Sorusunun cevabı kafasını iki yana sallayan Sunghoon olduğunda elini kalbinin üzerine koymuş ve gülümsemişti.

"Maknae sözü."

Sunghoon da gülümsediğinde Niki gülümsemeyi bırakıp tekrar ciddileşti.

"Ama sen de bana bir söz vereceksin."

"Ne sözü?"

"Dürüst olacağına dair bir söz."

Biraz düşündükten sonra kafa salladığında Niki serçe parmağını ona uzatmıştı.

"O zaman hadi serçe parmak sözü."

Sunghoon gülüp serçe parmağını onunkine doladıktan sonra söz vermişler ve ellerini geri çekmişlerdi.

"Yani... Evet şimdi dürüst olacağıma dair bir söz verdim ama sonuçta her şeyi anlatacağım demedim."

"Yah!"

İkisi güldüğünde Niki kafa salladı.

"Pekala, nasıl istersen. Şimdi... Başlamak ister misin?"

Sunghoon ilk defa doğru düzgün de olmasa anlatacağı hissi ile gerilirken dudaklarını ıslatmış ve zor da olsa söze başlamıştı.

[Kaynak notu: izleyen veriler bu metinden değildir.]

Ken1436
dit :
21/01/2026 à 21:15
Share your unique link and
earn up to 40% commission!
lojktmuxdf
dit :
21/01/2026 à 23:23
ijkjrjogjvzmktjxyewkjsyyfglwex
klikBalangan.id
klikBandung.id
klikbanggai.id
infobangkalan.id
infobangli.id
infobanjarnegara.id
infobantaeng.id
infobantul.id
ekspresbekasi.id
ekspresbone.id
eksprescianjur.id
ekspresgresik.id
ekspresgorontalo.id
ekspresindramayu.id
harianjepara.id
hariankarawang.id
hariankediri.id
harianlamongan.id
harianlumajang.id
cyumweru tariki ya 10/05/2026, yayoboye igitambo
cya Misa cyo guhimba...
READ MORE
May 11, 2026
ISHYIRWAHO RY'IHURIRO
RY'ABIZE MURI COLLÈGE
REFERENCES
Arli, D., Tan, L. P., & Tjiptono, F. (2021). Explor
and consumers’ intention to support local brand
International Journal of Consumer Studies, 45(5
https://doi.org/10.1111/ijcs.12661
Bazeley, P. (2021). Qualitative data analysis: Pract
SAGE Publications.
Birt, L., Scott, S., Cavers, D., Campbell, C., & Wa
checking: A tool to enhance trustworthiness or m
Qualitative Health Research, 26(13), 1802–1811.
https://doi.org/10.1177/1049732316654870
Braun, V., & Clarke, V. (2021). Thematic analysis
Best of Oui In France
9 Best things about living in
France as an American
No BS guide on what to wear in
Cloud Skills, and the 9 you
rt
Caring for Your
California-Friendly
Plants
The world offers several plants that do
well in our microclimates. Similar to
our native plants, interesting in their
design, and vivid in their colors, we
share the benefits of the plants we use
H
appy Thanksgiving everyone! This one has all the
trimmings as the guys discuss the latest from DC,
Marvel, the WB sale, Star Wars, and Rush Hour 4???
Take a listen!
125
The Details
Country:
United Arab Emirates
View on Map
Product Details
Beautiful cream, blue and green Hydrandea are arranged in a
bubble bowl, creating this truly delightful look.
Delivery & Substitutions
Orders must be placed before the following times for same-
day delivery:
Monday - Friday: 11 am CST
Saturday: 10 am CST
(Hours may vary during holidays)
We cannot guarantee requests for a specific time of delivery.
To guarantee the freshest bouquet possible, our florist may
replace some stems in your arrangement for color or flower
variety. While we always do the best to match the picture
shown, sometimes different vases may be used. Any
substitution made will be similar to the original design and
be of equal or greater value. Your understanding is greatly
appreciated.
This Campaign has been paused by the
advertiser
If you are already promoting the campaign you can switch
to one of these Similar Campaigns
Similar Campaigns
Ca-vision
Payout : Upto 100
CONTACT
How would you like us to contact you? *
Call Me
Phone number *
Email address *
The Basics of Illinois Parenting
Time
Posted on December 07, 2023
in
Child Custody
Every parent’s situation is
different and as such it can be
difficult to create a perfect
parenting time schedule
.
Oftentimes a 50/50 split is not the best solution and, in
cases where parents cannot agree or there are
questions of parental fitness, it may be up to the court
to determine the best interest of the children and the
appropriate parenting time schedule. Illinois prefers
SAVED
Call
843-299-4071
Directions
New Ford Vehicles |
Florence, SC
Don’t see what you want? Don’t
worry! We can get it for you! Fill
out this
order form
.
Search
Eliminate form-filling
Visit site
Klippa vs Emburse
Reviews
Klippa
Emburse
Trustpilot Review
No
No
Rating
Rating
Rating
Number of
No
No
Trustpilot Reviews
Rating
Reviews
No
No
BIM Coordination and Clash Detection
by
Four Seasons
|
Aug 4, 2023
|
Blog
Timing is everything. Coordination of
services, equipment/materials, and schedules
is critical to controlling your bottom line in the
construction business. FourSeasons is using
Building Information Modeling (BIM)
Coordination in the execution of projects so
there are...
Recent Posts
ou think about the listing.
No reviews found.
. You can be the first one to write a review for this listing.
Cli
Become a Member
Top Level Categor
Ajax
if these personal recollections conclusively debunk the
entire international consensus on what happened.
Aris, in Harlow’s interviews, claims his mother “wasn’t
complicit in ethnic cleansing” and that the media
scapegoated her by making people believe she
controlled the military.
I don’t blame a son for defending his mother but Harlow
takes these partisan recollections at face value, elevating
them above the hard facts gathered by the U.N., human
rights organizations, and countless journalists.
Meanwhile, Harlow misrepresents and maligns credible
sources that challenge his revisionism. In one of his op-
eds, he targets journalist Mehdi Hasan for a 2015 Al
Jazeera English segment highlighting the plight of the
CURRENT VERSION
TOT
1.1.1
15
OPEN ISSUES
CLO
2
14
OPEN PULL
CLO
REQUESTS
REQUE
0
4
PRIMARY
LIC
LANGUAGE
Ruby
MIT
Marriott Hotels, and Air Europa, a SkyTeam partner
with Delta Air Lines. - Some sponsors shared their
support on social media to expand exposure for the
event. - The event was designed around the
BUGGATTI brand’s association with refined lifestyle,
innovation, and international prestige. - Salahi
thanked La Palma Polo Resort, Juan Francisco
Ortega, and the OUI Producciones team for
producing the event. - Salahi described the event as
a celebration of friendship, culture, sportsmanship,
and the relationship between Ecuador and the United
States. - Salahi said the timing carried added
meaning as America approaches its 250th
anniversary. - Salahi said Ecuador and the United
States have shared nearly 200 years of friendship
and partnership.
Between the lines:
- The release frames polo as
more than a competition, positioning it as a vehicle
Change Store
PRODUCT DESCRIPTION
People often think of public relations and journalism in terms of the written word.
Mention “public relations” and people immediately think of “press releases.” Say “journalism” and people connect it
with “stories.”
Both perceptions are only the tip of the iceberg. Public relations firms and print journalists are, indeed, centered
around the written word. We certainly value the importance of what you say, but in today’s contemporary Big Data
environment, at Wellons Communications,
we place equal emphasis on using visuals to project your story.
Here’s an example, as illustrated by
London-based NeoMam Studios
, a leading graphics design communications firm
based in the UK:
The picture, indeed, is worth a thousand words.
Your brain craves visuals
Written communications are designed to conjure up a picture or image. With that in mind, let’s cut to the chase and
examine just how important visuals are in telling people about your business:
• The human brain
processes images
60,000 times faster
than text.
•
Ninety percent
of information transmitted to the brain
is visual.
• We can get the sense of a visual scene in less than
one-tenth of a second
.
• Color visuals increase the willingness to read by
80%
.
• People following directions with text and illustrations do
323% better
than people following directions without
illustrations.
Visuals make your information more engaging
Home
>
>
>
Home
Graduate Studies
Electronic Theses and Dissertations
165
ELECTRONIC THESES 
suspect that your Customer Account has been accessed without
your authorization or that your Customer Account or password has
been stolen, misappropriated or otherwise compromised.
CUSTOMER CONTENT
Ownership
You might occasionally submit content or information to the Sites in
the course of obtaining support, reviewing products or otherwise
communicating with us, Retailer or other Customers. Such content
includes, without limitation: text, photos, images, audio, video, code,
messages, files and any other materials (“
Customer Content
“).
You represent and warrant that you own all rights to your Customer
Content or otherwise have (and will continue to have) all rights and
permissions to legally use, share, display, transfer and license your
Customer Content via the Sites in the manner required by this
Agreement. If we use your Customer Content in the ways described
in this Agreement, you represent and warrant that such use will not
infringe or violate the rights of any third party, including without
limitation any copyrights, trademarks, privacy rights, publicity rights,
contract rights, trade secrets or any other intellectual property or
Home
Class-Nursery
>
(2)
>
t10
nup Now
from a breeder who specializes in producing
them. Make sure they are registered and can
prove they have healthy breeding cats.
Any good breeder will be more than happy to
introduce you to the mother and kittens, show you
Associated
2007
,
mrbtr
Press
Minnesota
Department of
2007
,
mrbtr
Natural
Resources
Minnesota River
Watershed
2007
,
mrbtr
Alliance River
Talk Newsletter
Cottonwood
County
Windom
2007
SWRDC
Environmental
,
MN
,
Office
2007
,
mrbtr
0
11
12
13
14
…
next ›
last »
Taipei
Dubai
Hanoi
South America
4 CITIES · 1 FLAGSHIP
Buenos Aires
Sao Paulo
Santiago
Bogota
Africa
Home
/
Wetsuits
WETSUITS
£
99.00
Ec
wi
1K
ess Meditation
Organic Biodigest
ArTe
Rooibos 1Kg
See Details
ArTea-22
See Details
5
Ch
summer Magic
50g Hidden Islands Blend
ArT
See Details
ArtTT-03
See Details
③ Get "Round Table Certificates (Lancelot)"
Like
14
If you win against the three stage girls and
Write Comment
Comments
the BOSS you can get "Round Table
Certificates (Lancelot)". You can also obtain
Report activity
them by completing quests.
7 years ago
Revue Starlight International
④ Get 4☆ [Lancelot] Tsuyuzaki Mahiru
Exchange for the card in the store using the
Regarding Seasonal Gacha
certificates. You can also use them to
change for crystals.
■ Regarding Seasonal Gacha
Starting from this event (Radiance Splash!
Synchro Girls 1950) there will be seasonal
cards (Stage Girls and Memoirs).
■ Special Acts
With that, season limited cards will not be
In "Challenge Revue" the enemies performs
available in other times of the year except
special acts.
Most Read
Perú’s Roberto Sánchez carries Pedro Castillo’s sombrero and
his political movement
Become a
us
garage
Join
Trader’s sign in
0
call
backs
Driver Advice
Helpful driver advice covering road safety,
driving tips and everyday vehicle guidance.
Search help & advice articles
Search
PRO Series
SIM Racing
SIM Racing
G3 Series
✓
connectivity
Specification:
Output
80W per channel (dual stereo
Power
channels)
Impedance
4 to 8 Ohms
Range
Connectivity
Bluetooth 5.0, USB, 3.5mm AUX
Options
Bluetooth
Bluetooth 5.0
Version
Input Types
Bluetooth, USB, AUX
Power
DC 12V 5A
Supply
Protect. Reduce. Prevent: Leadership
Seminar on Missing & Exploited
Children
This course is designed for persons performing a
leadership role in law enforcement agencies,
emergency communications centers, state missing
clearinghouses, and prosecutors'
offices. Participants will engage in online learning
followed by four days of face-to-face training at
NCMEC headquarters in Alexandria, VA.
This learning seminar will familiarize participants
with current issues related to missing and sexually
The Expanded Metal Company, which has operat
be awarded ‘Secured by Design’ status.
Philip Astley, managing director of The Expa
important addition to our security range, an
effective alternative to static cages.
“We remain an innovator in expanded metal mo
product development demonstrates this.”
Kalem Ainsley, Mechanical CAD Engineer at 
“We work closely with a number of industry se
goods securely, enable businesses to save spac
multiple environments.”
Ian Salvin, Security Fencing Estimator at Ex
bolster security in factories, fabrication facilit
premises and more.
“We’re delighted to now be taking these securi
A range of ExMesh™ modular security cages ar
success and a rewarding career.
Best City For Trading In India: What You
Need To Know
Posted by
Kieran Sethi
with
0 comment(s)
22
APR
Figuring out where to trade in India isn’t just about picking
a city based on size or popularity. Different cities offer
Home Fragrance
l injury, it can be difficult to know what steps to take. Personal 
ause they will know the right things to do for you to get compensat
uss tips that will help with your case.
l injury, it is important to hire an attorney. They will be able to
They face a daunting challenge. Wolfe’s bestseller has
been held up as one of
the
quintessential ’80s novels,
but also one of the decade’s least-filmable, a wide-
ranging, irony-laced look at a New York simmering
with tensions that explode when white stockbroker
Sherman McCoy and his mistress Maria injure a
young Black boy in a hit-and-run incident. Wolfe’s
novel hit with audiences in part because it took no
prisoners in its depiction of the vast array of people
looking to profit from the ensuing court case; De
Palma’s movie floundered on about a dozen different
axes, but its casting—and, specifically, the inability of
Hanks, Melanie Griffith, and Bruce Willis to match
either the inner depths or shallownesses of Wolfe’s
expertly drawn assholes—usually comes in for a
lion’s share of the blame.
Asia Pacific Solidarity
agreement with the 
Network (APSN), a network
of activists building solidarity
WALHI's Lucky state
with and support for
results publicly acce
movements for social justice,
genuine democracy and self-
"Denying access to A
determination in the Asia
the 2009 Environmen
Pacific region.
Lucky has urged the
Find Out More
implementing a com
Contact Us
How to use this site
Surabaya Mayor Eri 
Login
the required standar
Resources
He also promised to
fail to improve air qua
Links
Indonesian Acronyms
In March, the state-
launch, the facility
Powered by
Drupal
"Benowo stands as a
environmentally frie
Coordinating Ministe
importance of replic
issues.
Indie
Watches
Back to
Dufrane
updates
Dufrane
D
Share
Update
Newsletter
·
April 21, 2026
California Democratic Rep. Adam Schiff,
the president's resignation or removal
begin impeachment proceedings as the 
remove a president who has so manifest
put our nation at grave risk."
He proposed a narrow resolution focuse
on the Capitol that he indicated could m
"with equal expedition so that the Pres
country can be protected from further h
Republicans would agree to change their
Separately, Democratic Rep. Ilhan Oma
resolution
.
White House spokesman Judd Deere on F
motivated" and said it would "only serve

"Dediğim gibi... Çok fazla düşünüyorum ve bir karara varamıyorum. İki seçenek arasındayım, bir karar vermeliyim. Ama o kadar zor ki... O kadar önemli ki cidden... Yanlış kararı vermekten korkuyorum. Ayrı ayrı baktığımda ikisi de doğru bir karar gibi geliyor. Ama birini göz önünde bulundurarak diğerini seçtiğim zaman... Her şey mahvolacakmış gibi."

Sesi gittikçe kısılırken Niki şaşkınlıkla onu dinliyordu.

"Birini seçmen diğerini etkileyecek mi?"